«50 страниц основного текста, 70 страниц приложений, не менее семи тысяч цифр, использованных в анализе», – суховато, но с видимым удовлетворением описывает итог девятилетнего проекта Андрей Маркевич, профессор Российской экономической школы (РЭШ), а также содиректор совместного бакалавриата РЭШ и Высшей школы экономики. Написанную им в соавторстве с Екатериной Журавской, профессором Парижской школы экономики, статью об экономическом эффекте отмены крепостного права недавно опубликовал авторитетный научный журнал American Economic Review.
Мы встретились с Маркевичем, чтобы обсудить глубину изменений, произошедших в стране в результате «всего лишь одной конкретной институциональной реформы». «Слава богу, рабство сейчас запрещено в мире – по крайней мере, формально. Но вопрос значения рабского, или принудительного труда и последствий отказа от него вы можете исследовать на совершенно легальных архивных данных», – рассказывает Маркевич.

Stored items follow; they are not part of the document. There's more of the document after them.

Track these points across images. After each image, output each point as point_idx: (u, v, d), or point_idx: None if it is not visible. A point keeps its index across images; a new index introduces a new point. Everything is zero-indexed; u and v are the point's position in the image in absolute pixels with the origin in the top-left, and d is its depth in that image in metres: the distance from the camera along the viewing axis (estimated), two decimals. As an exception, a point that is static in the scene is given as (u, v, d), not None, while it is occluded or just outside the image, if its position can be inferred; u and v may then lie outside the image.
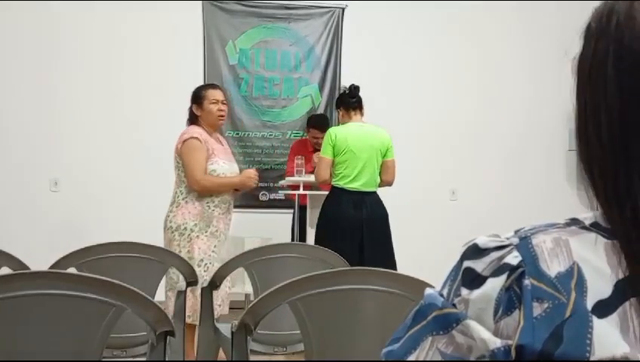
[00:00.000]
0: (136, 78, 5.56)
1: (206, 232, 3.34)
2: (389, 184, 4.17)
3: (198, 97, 3.55)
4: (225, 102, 3.58)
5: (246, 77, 5.80)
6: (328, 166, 3.97)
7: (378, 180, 4.05)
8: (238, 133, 5.77)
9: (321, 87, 5.90)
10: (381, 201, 4.07)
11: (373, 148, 3.98)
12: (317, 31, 5.93)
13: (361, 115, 4.10)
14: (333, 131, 4.01)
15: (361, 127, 4.02)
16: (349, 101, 4.10)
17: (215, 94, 3.54)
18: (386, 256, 3.91)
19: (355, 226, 3.89)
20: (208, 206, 3.38)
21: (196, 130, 3.47)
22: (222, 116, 3.55)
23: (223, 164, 3.45)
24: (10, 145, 5.38)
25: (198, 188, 3.37)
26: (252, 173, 3.55)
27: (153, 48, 5.59)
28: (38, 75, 5.42)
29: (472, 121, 6.03)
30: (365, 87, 5.84)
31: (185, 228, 3.32)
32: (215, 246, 3.35)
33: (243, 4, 5.78)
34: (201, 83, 5.70)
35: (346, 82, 5.83)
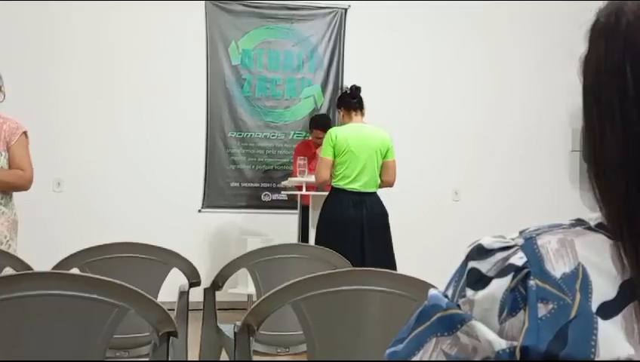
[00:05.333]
0: (139, 79, 5.57)
1: None
2: (390, 185, 4.16)
3: None
4: None
5: (249, 77, 5.80)
6: (328, 166, 3.96)
7: (378, 181, 4.03)
8: (240, 134, 5.77)
9: (323, 88, 5.90)
10: (381, 201, 4.06)
11: (373, 149, 3.96)
12: (320, 31, 5.93)
13: (362, 115, 4.08)
14: (334, 132, 3.99)
15: (362, 128, 4.01)
16: (350, 101, 4.09)
17: None
18: (386, 256, 3.90)
19: (356, 226, 3.88)
20: None
21: None
22: None
23: None
24: (14, 145, 5.38)
25: None
26: None
27: (156, 49, 5.59)
28: (40, 76, 5.43)
29: (474, 121, 6.02)
30: (368, 88, 5.83)
31: None
32: None
33: (246, 5, 5.79)
34: (204, 83, 5.74)
35: (348, 82, 5.83)
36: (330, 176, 3.99)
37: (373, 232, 3.92)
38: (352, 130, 3.99)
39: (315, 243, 3.89)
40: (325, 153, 3.96)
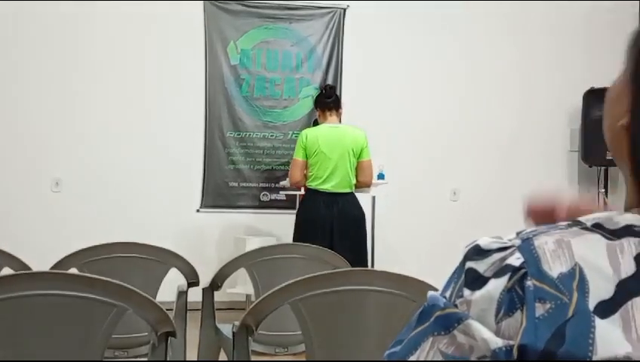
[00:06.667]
0: (138, 79, 5.57)
1: None
2: (367, 185, 4.16)
3: None
4: None
5: (247, 77, 5.80)
6: (300, 167, 4.00)
7: (353, 181, 4.04)
8: (239, 134, 5.78)
9: (322, 88, 5.90)
10: (357, 202, 4.07)
11: (346, 149, 3.97)
12: (318, 31, 5.93)
13: (338, 115, 4.10)
14: (305, 133, 4.04)
15: (334, 128, 4.03)
16: (325, 101, 4.11)
17: None
18: (355, 257, 3.87)
19: (325, 226, 3.91)
20: None
21: None
22: None
23: None
24: (12, 145, 5.38)
25: None
26: None
27: (155, 48, 5.59)
28: (39, 75, 5.42)
29: (473, 121, 6.03)
30: (367, 87, 5.87)
31: None
32: None
33: (244, 5, 5.79)
34: (203, 83, 5.74)
35: (347, 82, 5.84)
36: (306, 177, 4.02)
37: (344, 232, 3.93)
38: (324, 130, 4.01)
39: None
40: (296, 154, 4.02)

В начале беседы о русском крепостничестве слово «рабство» звучит естественно и даже привычно, и все же я заостряю на нем внимание: было ли положение русских крепостных таким уж невыносимым, как принято считать?
– Можно ли вообще приравнивать крепостничество к рабству? Ричард Пайпс, например, доказывал, что нельзя. Значительная часть русских крестьян не отрабатывала барщину, а платила оброк, который нередко принимал форму контрактных отношений с помещиком. В северных губерниях крепостные вели активную предпринимательскую деятельность, контролировали целые рынки – например, хлопчатобумажных тканей.

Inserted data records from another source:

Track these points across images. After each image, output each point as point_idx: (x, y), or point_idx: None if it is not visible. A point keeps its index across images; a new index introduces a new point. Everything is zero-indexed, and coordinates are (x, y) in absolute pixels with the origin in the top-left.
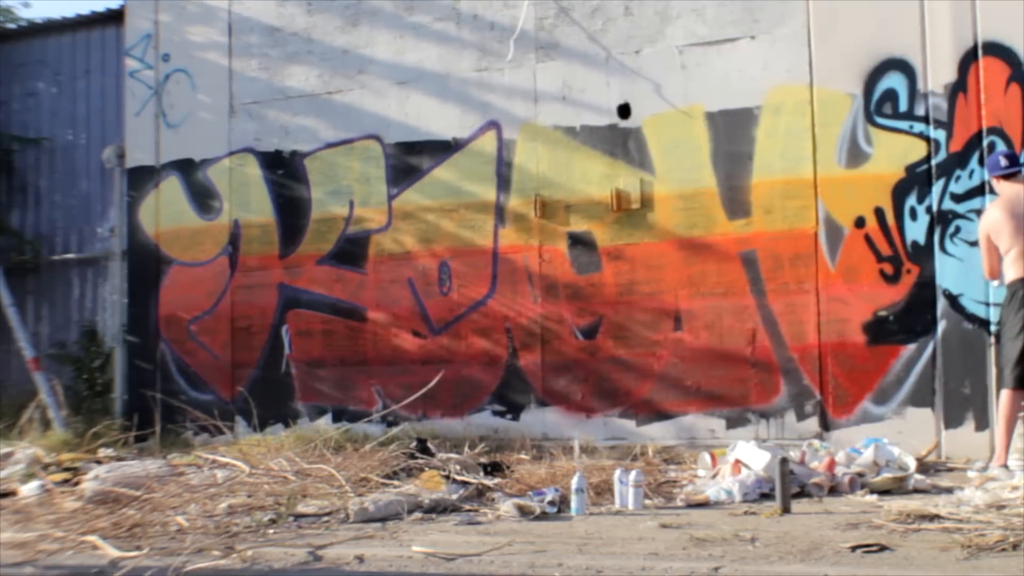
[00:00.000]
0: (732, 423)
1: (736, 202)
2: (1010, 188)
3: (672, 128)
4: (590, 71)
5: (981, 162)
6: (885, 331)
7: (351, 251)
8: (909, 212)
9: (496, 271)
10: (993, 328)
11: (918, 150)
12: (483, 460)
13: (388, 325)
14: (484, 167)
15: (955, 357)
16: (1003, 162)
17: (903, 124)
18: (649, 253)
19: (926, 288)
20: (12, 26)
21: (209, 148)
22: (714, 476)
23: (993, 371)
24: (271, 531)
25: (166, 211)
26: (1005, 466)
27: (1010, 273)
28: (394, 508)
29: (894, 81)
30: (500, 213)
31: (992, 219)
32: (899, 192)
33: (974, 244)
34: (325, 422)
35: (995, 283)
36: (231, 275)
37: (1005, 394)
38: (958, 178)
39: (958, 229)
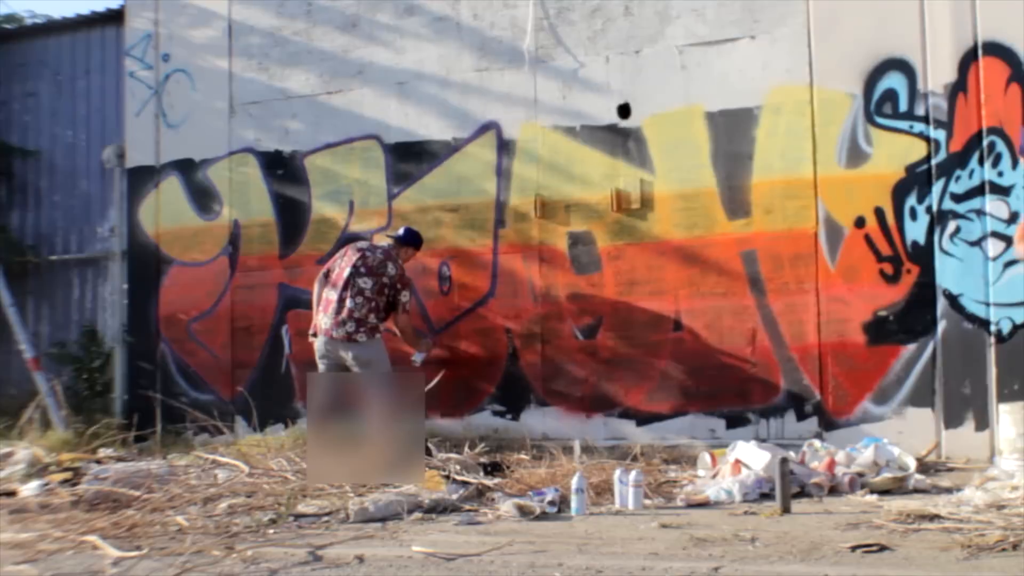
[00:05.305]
0: (732, 423)
1: (736, 202)
2: None
3: (672, 128)
4: (590, 71)
5: (981, 162)
6: (885, 331)
7: None
8: (909, 212)
9: (496, 271)
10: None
11: (918, 150)
12: (483, 460)
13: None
14: (484, 167)
15: (955, 357)
16: None
17: (903, 124)
18: (649, 253)
19: (926, 288)
20: (11, 26)
21: (209, 148)
22: (714, 476)
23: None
24: (271, 531)
25: (166, 211)
26: None
27: None
28: (394, 508)
29: (894, 81)
30: (500, 213)
31: None
32: (899, 192)
33: (974, 244)
34: None
35: None
36: (231, 275)
37: None
38: (958, 178)
39: (958, 229)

– Рабство – довольно очевидная параллель. Крепостные были ограничены в своих основных свободах, в праве принятия решений. За них эти решения принимали помещики, так же, как это делали рабовладельцы. Хотя традиции и законы больше ограничивали помещика, чем рабовладельца, допустим, в США. В Российской империи помещик обязан был обеспечить своим крепостным минимальный прожиточный уровень, а в неурожайные годы во избежание голода даже кредитовать их из своих запасов.